■ What the task requires: What is needed here is every line of the records that includes "pokud".

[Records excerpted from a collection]
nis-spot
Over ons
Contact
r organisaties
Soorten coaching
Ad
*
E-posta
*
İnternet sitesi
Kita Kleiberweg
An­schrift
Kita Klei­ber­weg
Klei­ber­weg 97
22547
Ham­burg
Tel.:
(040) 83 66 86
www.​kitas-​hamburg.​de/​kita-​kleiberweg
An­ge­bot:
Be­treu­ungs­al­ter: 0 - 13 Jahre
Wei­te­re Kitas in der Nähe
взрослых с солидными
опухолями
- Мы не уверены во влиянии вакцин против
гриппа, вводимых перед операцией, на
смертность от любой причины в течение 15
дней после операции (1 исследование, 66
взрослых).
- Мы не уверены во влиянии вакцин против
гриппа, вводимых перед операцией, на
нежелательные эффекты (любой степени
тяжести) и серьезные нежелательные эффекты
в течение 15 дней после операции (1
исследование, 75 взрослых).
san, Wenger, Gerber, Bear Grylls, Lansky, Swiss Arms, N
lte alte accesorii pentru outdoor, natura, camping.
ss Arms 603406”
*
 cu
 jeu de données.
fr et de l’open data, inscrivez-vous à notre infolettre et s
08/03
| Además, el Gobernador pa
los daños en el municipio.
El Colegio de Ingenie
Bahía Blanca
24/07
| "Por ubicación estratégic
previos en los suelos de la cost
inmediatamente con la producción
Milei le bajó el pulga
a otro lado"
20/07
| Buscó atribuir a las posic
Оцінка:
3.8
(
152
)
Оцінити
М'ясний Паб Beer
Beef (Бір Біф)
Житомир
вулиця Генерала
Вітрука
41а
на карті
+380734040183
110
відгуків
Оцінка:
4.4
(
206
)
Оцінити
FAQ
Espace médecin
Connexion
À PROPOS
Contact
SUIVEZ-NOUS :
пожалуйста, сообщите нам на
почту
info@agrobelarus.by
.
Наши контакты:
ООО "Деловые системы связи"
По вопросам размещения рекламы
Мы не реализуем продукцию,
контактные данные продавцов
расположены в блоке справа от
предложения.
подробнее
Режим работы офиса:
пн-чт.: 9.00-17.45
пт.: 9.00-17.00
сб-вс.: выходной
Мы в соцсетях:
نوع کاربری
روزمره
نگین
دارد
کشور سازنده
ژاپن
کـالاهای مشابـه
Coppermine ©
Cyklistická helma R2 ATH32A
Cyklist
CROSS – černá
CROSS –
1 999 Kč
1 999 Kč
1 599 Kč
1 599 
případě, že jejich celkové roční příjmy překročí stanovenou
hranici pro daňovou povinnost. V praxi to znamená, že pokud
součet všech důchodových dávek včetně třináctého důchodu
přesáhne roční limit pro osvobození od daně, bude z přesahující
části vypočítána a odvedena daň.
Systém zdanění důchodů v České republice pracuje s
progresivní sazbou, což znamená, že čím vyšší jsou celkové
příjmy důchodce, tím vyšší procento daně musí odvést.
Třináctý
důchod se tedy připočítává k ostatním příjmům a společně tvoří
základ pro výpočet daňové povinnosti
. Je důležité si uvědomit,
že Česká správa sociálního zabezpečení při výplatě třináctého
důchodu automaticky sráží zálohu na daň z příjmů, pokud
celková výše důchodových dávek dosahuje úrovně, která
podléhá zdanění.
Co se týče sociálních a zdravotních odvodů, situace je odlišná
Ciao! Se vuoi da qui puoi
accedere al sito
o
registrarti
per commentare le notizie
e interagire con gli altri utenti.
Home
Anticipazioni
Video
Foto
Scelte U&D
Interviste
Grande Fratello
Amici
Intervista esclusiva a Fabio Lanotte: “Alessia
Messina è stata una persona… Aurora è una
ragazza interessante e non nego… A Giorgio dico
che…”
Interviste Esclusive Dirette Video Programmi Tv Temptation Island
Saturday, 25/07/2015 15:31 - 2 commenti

■ Result for this task:
hranici pro daňovou povinnost. V praxi to znamená, že pokud
důchodu automaticky sráží zálohu na daň z příjmů, pokud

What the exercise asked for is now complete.